Question: How often do random noises sound like farts?
Short answer: 5.5% of the time.
Long answer: In previous posts, we have documented the surprising fact that nearly all fart sounds share similar sound frequencies. This is the basis of our Flatus Reflector technology, which detects farts in arbitrary audio samples.
We have used this technology to search for lost farts in audio archives and to exonerate those accused unfairly of farting in public. But in general, the application of this technology has been limited by the fact that the Reflector is very computationally intensive. Even using the College’s the supercomputing cluster, we have been able to examine only a miniscule fraction of the audio available to us.
We have therefore tried a different approach to fart detection, one that relies on the power of artificial neural networks (ANNs). Some time ago, we showed that ANNs could be used to identify individuals accurately from the sound of their farts. Fart research with ANNs goes back to at least 1991.
Using our extensive fart database, we trained a three-layer neural network to discriminate between fart and non-fart sounds. As in previous work, we reduced the dimensionality of the input by expressing each sound input in terms of its Mel-frequency cepstrum. This yields a 13-dimensional input for each sound, which is then processed by a hidden layer, which provides output to a single node that outputs the probability that the sound was a fart:
The network was trained on 230 farts and 230 non-farts, the latter being comprised of freely available clips found on the internet. The network was trained with gradient descent and tested on a cross-validation dataset.
Performance typically ranged between 75.8% and 91.4% accuracy, with little difference being observed as the number of hidden units varied between 10 and 100. Interestingly, there were far more false negatives (14.6%) than false positives (5.5%).

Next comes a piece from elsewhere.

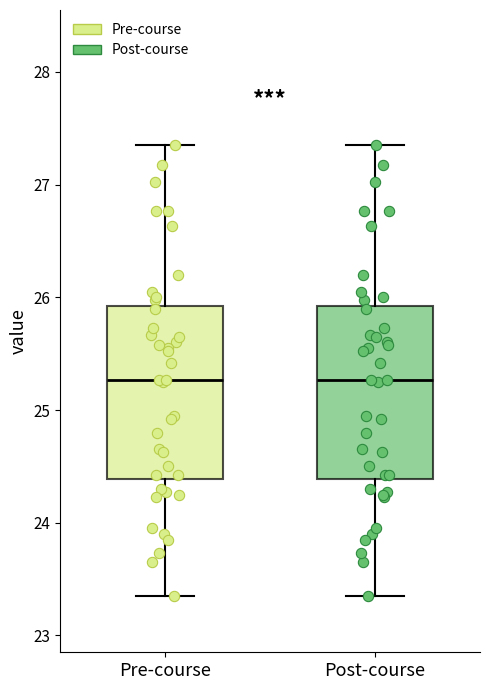

Reading left to right, transcribe this box plot: for each box, give where its median line is, the range the box spans, and where its two whiskers end, as read against the y-axis. The values are not printed on the chart, so give them approximately, as read against the axis.

Pre-course: median 25.3, box 24.4 to 25.9, whiskers 23.4 to 27.4
Post-course: median 25.3, box 24.4 to 25.9, whiskers 23.4 to 27.4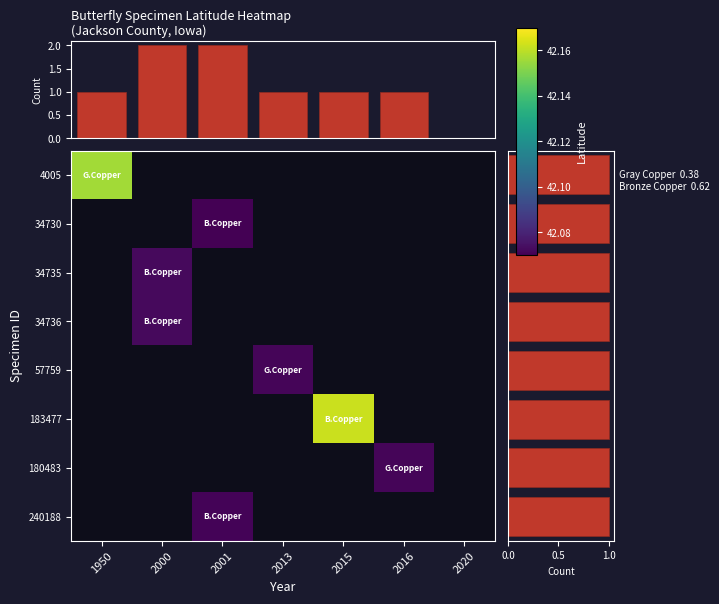

True or false: 183477 has a value of 0.0 at 2020.

True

Among the false positives, the most significant involved someone dropping a piece of metal, which was classified as having an 87% chance of being a fart
Strangely, the network classified a rooster crowing as 82% likely to be a fart:
Among the false negatives were a number of farts for which the audio recording was distorted in some way, such as:
But other false negatives were clearly farts, such as the following, which was assigned an 18.7% chance of being a fart:
Overall, these results are consistent with the well-known fact that ANNs often perceive sensory stimuli in ways that depart significantly from those of biological neural networks. Nevertheless, our first attempt at an AI based solution to fart detection was largely successful. Because ANNs, once trained, are relatively simple to deploy, our FartNet algorithm should soon become our standard approach to fart detection.